EXERCISE DESCRIPTION = The result should be every line in the data below that carries the string "akan".

[Collected data]
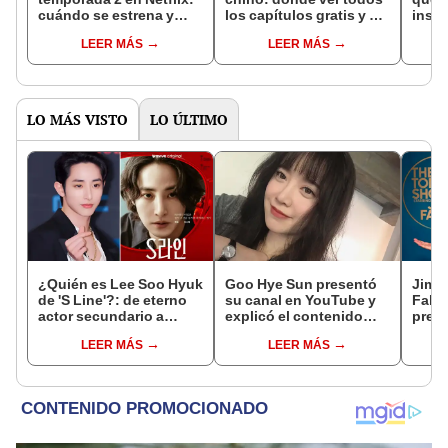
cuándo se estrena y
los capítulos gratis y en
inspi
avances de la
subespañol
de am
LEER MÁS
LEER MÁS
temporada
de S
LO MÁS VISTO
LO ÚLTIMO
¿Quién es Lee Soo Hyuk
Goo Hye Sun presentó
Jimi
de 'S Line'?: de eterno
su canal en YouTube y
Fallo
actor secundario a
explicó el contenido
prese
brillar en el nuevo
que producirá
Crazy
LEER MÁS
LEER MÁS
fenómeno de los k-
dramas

--

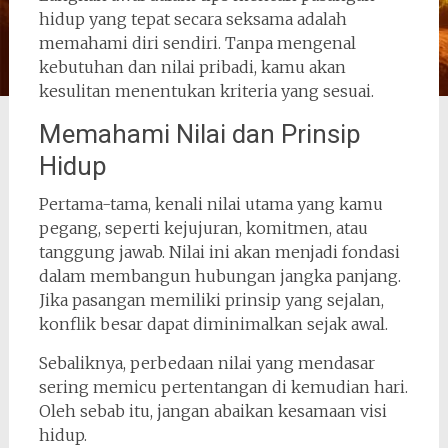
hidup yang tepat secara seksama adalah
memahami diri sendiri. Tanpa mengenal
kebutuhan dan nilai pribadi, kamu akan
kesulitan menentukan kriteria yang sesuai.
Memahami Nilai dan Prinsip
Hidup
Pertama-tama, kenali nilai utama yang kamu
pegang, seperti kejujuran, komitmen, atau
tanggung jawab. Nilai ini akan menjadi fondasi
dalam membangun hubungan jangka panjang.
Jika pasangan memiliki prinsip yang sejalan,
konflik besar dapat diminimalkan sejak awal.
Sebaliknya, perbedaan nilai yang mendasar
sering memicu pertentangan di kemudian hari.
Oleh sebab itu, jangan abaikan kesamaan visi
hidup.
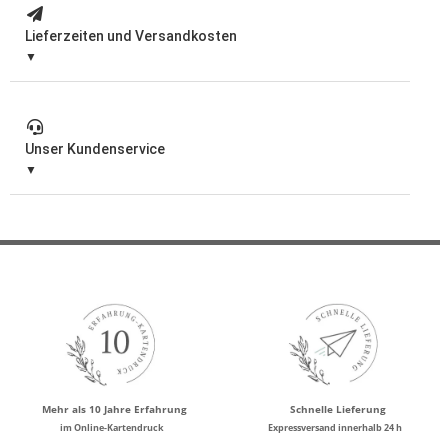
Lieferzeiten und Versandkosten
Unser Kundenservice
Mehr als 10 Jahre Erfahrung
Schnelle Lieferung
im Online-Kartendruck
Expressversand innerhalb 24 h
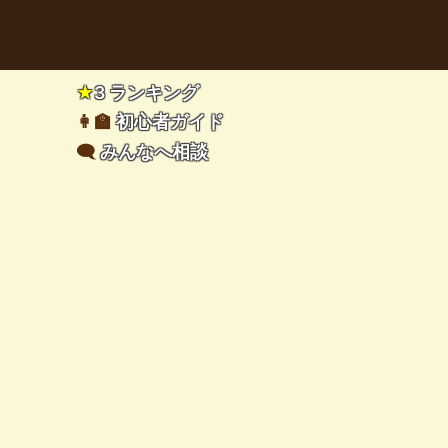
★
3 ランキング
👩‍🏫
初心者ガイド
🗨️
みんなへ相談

...

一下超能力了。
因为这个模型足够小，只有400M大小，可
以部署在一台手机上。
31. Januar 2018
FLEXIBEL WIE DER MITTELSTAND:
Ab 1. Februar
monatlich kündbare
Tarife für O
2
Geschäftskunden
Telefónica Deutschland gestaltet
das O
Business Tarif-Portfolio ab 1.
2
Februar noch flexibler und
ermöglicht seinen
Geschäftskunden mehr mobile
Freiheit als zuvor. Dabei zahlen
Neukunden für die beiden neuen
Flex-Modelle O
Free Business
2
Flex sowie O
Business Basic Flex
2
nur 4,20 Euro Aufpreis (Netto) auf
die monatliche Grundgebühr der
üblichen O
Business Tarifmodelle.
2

RESULT FOR THIS TASK =
kebutuhan dan nilai pribadi, kamu akan
tanggung jawab. Nilai ini akan menjadi fondasi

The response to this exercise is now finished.